On the other hand, by definition and design, the crossover point for all six defined contribution (DC) plans is zero years: under these 401(k)-style plans, a teacher’s total retirement benefits are always worth more than her own cumulative contributions into the system—that’s because the contributions of her employer, plus investment earnings on both, are also included. Teachers in Anchorage (AK), Miami-Dade County (FL), Detroit (MI), Columbus (OH), Greenville County (SC), and Alpine (UT) are covered by DC plans. (Alaska is the only state in which the DC plan is the only option; the others also have either DB or hybrid plans that teachers can choose.)
For teachers in the six hybrid plans analyzed, the median crossover point is ten years.

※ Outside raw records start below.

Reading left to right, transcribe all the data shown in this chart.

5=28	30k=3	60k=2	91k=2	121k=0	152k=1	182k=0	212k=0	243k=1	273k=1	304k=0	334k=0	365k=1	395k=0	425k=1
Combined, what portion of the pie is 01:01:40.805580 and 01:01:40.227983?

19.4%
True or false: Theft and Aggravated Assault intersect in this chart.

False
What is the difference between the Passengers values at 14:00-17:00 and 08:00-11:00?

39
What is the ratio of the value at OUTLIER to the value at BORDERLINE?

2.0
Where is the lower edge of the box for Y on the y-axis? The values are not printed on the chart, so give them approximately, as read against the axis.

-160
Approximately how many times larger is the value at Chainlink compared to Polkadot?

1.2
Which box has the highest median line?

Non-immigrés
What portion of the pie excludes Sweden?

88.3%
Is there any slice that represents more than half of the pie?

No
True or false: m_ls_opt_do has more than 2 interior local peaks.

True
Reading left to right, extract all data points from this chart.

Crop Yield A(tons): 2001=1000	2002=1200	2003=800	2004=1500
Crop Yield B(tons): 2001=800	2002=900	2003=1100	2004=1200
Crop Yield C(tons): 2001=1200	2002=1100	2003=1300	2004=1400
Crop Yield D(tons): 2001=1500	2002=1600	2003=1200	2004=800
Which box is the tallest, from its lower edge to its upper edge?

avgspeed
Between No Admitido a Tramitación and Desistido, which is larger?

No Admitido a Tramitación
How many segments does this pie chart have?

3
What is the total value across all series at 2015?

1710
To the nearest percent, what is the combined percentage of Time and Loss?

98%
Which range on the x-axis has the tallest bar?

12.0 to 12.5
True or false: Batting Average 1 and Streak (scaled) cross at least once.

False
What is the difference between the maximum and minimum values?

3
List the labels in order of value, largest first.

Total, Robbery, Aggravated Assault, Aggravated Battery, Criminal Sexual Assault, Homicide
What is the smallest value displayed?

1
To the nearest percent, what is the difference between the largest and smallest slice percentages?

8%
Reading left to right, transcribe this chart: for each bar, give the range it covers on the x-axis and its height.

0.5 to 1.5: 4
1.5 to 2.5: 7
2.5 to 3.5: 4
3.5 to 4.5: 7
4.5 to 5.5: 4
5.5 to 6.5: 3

Five districts have the hybrid plan as the only option: Portland (OR), Shelby County (TN), Providence (RI), Fairfax County (VA), and Indianapolis (IN). The sixth district is Seattle (WA), where teachers can choose between a DB and a hybrid plan. Teachers in Shelby County and Portland will reach a crossover point after just five years; teachers in Indianapolis, Providence, and Seattle reach it after ten years; Fairfax County teachers must wait twenty-three years.
So what should states, who sponsor these plans, do about this woeful state of affairs? The best recommendations aren’t always new—but they’re prudent. Dr. Lueken offers three: First, add a DC or other portable account-based plan (which would not defer compensation for new teachers) and allow teachers to choose which plan best meets their needs and circumstances. Second, make the more portable option the default plan. And third, increase wages and reduce benefits, since many new teachers prioritize higher salaries over deferred compensation.
Some states are already doing some of these things—but not nearly enough.
For a nation that places great emphasis on equity, it is astonishing that so many states now tacitly endorse pension systems that are inequitable to current and future generations of new teachers. All of which is even more egregious since DC options have been found to increase the retention rate of new teachers while eliminating the penalty that veterans face if they work past the year that their DB pension wealth peaks. Shrugging our shoulders helped get us into this mess. Now let’s stand straight and quit political posturing as we approach pension reform in 2017.